Another Beaujolais recipe, this one borrowed from her mother. It eschews wine out of economy, which not only Anglicizes the dish but also allows it improvement with the clove and orange. You will want two days to prepare your stew for four diners.

  • 2 Orange-with-cloves.jpgoz beef dripping or grated suet, or neutral oil
  • about 4 lb big meaty oxtail sections
  • 2 sweet onions (like Vidalia), cut into thin crescents
  • 1 heaped Tablespoon paprika
  • heaped Tablespoon flour (preferably Wondra)
  • about 2 quarts beef stock
  • 3-4 bay leaves
  • heaped teaspoon celery seed
  • an orange stabbed with 10 cloves
  • 8 peeled carrots, split lengthwise and then in half
  • about ½ cup chopped parsley



  1. Melt the fat in a heavy pot (cast iron is ideal whether or not enameled) over high heat and brown the oxtails in batches, removing each batch from the pot in turn.
  2. Reduce the heat to medium and cook the onions with the paprika until they soften.
  3. Stir the flour into the onions, return the oxtails to the pot and add enough stock just to cover them.
  4. Add the bay, celery seed and orange, then bring the stew to a boil and then simmer it for 2½ hours.
  5. Refrigerate the stew overnight and skim off the fat.
  6. Return the stew to a boil, add the carrots and simmer until the meat falls away from the bone, usually in another hour.
  7. Remove the meat and vegetables from the pot, toss the bay and orange, then reduce the stock by about a third over high heat.
  8. Return the meat and vegetables to the pot, turn off the heat and stir the parsley into the stew.

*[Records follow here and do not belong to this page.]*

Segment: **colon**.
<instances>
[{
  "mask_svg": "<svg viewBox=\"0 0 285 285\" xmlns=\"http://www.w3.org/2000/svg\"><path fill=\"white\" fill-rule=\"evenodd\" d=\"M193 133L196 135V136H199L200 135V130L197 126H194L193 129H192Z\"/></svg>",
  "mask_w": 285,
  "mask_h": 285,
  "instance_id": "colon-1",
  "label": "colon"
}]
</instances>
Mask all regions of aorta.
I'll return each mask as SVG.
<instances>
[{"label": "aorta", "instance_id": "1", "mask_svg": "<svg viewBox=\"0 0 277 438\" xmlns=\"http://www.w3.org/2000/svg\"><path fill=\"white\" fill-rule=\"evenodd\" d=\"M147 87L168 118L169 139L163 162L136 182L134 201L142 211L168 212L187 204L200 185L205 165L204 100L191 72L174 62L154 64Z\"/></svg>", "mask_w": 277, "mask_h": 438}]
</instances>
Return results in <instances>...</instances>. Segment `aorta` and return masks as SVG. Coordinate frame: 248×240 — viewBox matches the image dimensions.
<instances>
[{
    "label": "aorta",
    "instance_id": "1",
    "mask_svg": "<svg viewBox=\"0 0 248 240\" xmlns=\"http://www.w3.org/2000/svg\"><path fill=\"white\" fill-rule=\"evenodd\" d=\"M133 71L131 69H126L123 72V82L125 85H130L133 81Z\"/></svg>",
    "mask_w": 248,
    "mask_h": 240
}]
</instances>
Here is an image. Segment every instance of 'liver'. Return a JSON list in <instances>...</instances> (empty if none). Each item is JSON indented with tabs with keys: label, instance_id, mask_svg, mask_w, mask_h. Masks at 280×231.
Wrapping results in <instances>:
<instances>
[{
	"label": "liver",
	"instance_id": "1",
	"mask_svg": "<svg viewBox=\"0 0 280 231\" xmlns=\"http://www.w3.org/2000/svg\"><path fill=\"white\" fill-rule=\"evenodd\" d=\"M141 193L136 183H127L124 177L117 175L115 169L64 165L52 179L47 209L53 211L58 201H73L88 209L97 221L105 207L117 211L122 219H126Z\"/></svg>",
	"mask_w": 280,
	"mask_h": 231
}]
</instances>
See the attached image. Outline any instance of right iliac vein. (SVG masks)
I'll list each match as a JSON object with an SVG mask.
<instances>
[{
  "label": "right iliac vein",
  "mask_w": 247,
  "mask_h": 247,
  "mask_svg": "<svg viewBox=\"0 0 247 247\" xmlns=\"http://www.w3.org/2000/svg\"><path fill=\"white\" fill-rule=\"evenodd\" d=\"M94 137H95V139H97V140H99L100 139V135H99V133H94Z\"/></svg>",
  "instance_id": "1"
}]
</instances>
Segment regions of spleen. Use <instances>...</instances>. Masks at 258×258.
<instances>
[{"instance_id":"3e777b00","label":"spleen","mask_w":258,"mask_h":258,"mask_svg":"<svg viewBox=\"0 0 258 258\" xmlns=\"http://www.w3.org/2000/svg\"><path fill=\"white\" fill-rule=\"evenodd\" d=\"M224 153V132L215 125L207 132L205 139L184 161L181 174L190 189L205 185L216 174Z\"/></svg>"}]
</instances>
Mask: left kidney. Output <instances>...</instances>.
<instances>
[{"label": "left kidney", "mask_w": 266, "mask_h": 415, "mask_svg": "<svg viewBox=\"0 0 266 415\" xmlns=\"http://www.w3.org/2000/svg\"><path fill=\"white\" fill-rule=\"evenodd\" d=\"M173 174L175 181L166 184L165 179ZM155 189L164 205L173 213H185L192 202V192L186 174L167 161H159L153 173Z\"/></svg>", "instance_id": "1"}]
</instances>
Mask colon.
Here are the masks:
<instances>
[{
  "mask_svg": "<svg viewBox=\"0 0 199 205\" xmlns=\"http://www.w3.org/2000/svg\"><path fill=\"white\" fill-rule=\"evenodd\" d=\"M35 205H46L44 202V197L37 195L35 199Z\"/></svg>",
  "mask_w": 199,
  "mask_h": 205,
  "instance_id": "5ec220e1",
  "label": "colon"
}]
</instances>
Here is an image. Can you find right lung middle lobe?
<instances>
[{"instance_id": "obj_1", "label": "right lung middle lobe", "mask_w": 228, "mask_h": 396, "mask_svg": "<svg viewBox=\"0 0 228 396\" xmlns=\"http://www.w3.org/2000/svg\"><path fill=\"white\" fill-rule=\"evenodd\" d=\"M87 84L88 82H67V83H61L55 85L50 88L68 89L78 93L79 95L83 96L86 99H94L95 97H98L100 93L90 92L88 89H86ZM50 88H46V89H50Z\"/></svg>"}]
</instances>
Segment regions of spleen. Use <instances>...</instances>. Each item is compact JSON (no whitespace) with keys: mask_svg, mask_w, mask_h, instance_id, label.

-Beaujolais is one of the very, very few cookbook writers who allows oxtail enough time to cook. Hats off.

-She dredges the oxtails in seasoned flour instead of adding it at Step 3: Her alternative is messy, and reduces the thickening power of the flour considerably, which see realizes because she recommends whisking a paste of the stock and flour into the stew at the end of Step 7 if it has not thickened.

-Beaujolais also adds tomato paste (Step 2) and uses water instead of stock.